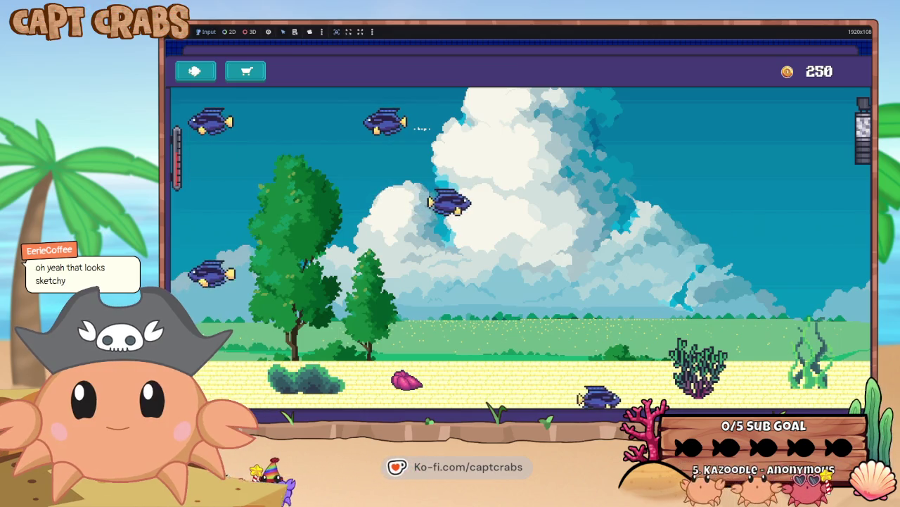
Step: Bring up the settings panel with Esc and quit the Pixel Tank 2 game window
key(Escape)
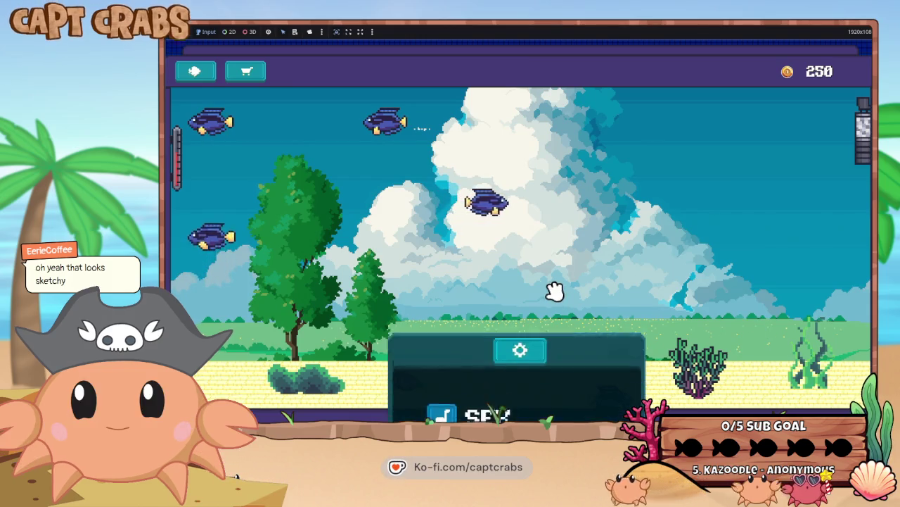
click(494, 309)
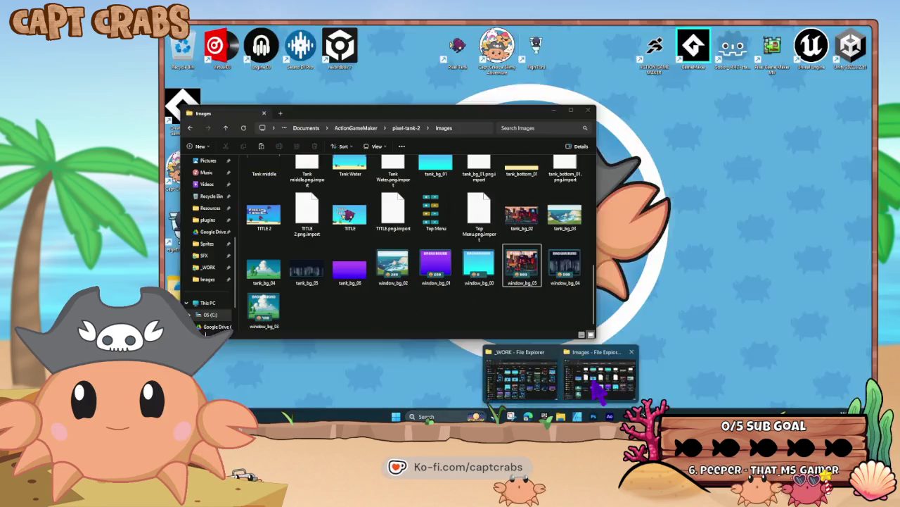
Step: Select the updated backgrounds in _WORK: tank_bg_03, tank_bg_06 and window_bg_01–03
click(594, 387)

▶ **What the task requires**: From the line containing "key(Escape)" through the last line of the entries, copy each line exactly and only those, skipping all pictures.

▶ **Answer space**:
key(Escape)
click(494, 309)
Step: Select the updated backgrounds in _WORK: tank_bg_03, tank_bg_06 and window_bg_01–03
click(594, 387)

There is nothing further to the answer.